(Extracted data entries)
----

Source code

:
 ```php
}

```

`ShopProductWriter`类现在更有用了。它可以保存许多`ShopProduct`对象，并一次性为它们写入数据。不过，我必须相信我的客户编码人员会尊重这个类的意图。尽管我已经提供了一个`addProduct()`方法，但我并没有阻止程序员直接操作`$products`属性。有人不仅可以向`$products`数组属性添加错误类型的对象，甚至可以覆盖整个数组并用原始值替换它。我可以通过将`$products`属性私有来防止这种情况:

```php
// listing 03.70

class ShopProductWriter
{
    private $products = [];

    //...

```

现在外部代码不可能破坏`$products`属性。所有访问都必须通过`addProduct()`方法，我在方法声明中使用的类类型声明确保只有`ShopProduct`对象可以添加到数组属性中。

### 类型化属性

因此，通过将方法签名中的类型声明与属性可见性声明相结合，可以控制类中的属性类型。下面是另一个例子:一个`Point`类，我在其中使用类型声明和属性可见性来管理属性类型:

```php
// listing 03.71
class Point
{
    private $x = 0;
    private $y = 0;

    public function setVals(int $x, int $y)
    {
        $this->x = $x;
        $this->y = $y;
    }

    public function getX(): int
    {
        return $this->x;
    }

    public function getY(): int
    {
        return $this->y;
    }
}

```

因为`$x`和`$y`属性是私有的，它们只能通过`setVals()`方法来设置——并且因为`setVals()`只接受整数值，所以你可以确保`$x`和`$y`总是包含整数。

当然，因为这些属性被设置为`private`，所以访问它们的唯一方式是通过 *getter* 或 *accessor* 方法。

----

| Your instructions |
Each line above is to be restated exactly as it stands.

| Solution below |
Source code

:
 ```php
}

```

`ShopProductWriter`类现在更有用了。它可以保存许多`ShopProduct`对象，并一次性为它们写入数据。不过，我必须相信我的客户编码人员会尊重这个类的意图。尽管我已经提供了一个`addProduct()`方法，但我并没有阻止程序员直接操作`$products`属性。有人不仅可以向`$products`数组属性添加错误类型的对象，甚至可以覆盖整个数组并用原始值替换它。我可以通过将`$products`属性私有来防止这种情况:

```php
// listing 03.70

class ShopProductWriter
{
    private $products = [];

    //...

```

现在外部代码不可能破坏`$products`属性。所有访问都必须通过`addProduct()`方法，我在方法声明中使用的类类型声明确保只有`ShopProduct`对象可以添加到数组属性中。

### 类型化属性

因此，通过将方法签名中的类型声明与属性可见性声明相结合，可以控制类中的属性类型。下面是另一个例子:一个`Point`类，我在其中使用类型声明和属性可见性来管理属性类型:

```php
// listing 03.71
class Point
{
    private $x = 0;
    private $y = 0;

    public function setVals(int $x, int $y)
    {
        $this->x = $x;
        $this->y = $y;
    }

    public function getX(): int
    {
        return $this->x;
    }

    public function getY(): int
    {
        return $this->y;
    }
}

```

因为`$x`和`$y`属性是私有的，它们只能通过`setVals()`方法来设置——并且因为`setVals()`只接受整数值，所以你可以确保`$x`和`$y`总是包含整数。

当然，因为这些属性被设置为`private`，所以访问它们的唯一方式是通过 *getter* 或 *accessor* 方法。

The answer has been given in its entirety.